Churches can have their start in many different ways. When the Albertson family moved from Indiana, to Kiowa County, Kansas in 1884, they were not looking for better farming conditions for the sandy soil in Kansas was not comparable to the rich soil of Indiana. Their purpose was to found a Quaker community. Four families from Rose Hill, Kansas, joined them and by 1886 a sizeable Friends community was active. Community was very important; it has remained so ever since.
Over 130 years later when Arnoldo and Delmy García moved to Houston, they also began gathering a community of Friends and family who had migrated from the Hispanic communities of Southern California. They spread the word that their gathering for worship was a place where like-minded Central American Friends and new believers could find a home.
For Haviland Friends, in addition to community, education was important as well. The very first spring the four founding families began a school for their children. This school became the first public school for the county and shortly an academy was begun. Later a Bible Training School was added which is today the Bible College, Barclay College. Ministry happened at the same time as the schools were developed. From as early as 1897 members of the Haviland community went to minister overseas and in the new lands still opening in the American West.

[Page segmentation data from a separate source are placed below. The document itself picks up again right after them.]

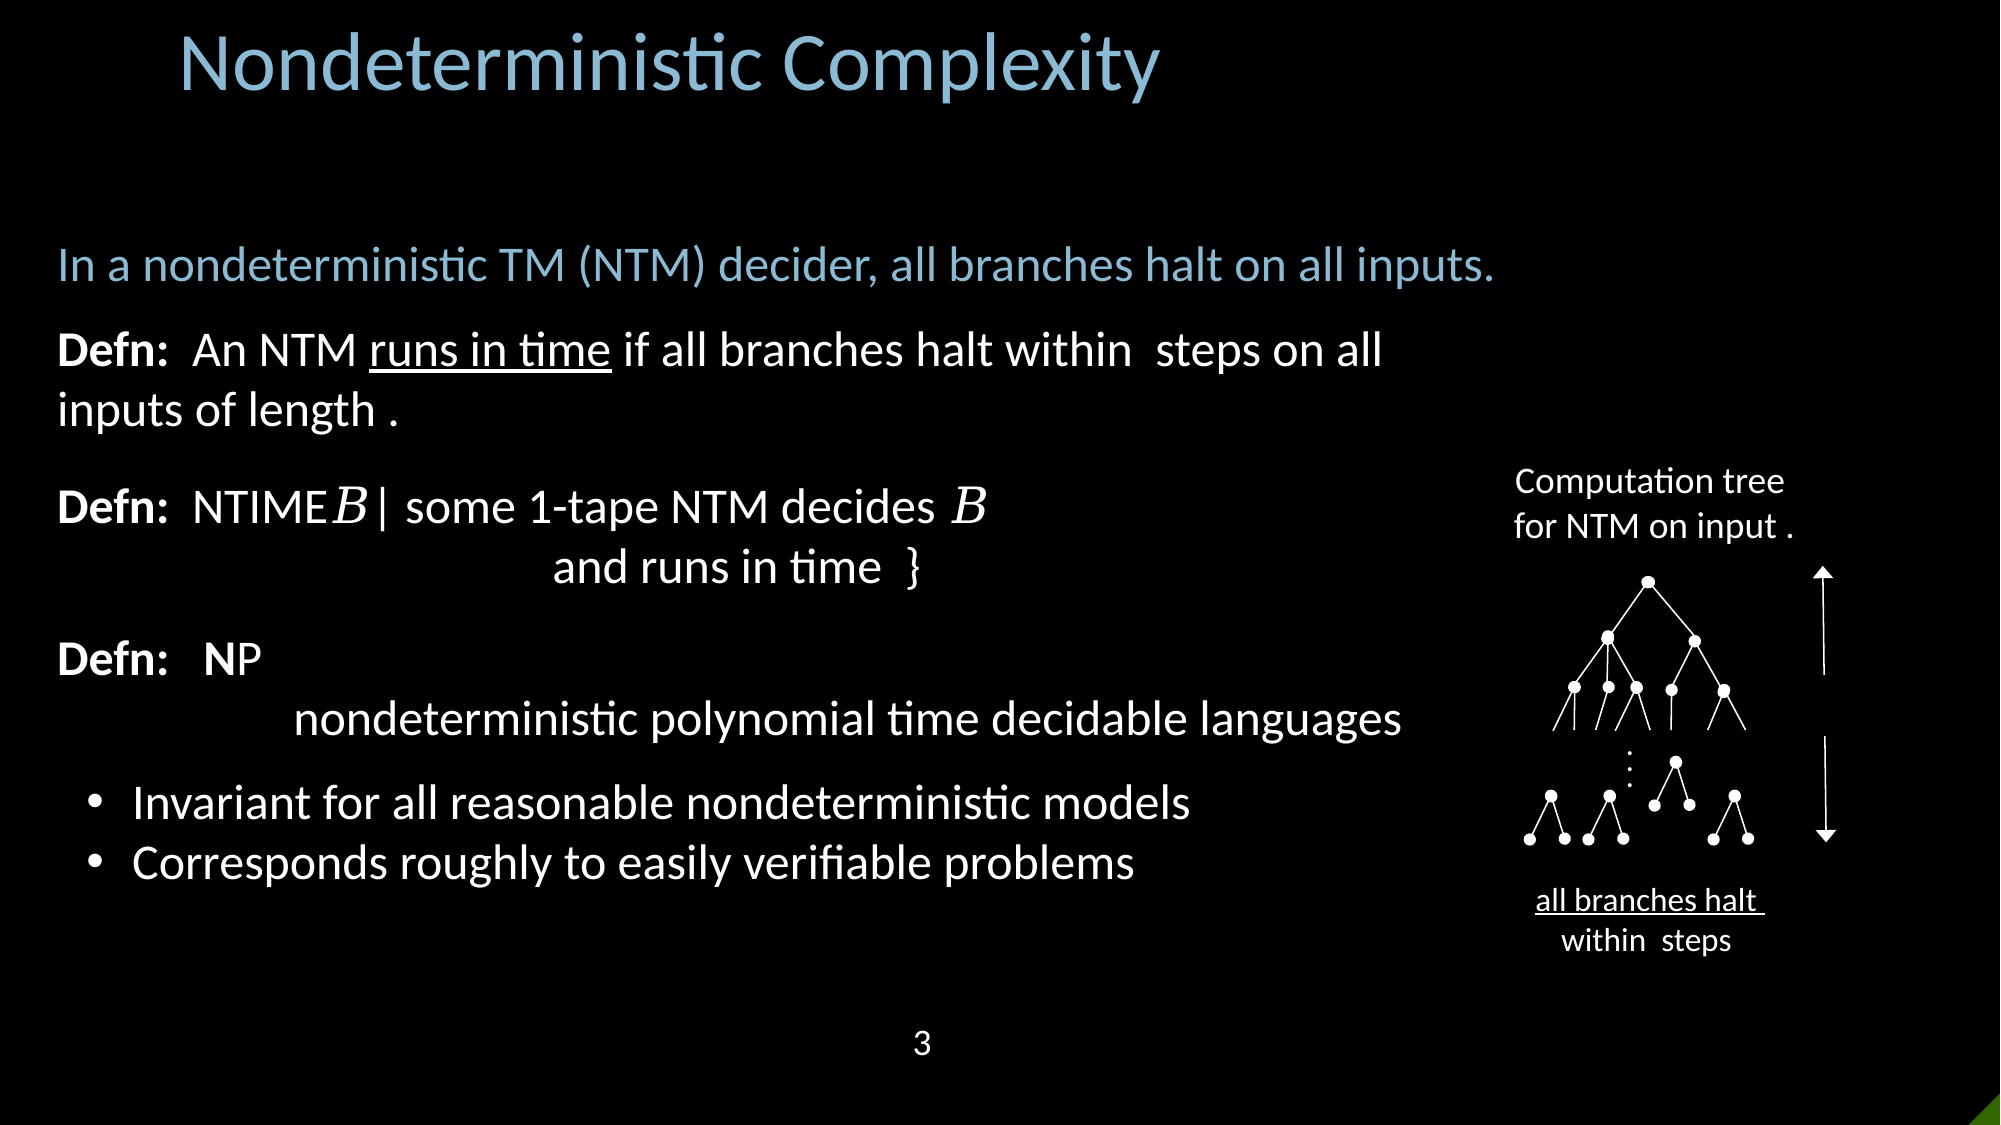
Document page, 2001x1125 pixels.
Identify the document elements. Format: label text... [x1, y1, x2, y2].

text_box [1768, 565, 1878, 843]
text_box 3 [897, 1010, 947, 1071]
text_box [1968, 1093, 2000, 1125]
text_box Nondeterministic Complexity [118, 0, 1223, 115]
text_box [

Haviland stands as a model of the multi-faceted approach to ministry and community life that was not uncommon among the many Friends groups that formed in the westward expansion of the United States. It is an example for churches like the North Houston Hispanic Friends Church of how to expand their ministry through discipleship and determined outreach.
What is now Haviland Friends Church grew out of the community as a Sunday School. Before the close of its hundredth year Haviland Friends Church was the mother church for some twenty-one younger meetings. It also became the unofficial center of the evangelistic emphasis in the Yearly Meeting a revival “sometimes called the Great Awakening among Friends” that had started in Indiana. That revival was active among Friends in Kansas from 1872 to 1900 and in Haviland continued on for another two decades. An English minister, Henry Stanley Newman who visited Haviland stated, “Haviland is a peculiar meeting. It is in a state of chronic revival conversions often occurring in Sabbath morning services.” Haviland Friends Church, like the early Friends movement has been characterized by community, education, and ministry from its beginning. Each is still a current focus.
Whatever the future may hold for the North Houston Hispanic Friends Church, the participants long for and are working towards that same kind of revival and multiplication of ministry as Haviland has experienced over these many years. Undaunted by the difficult start in these pandemic years, these Spanish-speaking Friends are confident that the one who began a good work in them will bring it to completion.
May the Lord give us all strength to fulfil our calling!
–By Glenn Leppert and David Byrne
 Sheldon Jackson, Lighthouse on the Prairies, Barclay College, 1992, p. 38. See also Sheldon Jackson, Quakers in Kansas 1833-1900, Thesis presented to the University of Kansas, June 1944. p. 67-68. Jackson details the beginnings of the revival in Indiana as early as 1854 and shows how many of the Friends migrating to Kansas brought it with them. Called the Great Revival it was especially active in Kansas from 1872 to 1900.
 Arthur Dewey Rush, The Community of Haviland, Thesis presented to Fort Hays State University, 1942. Rush takes his information from an unpublished manuscript by Mrs. Capitola Lanier.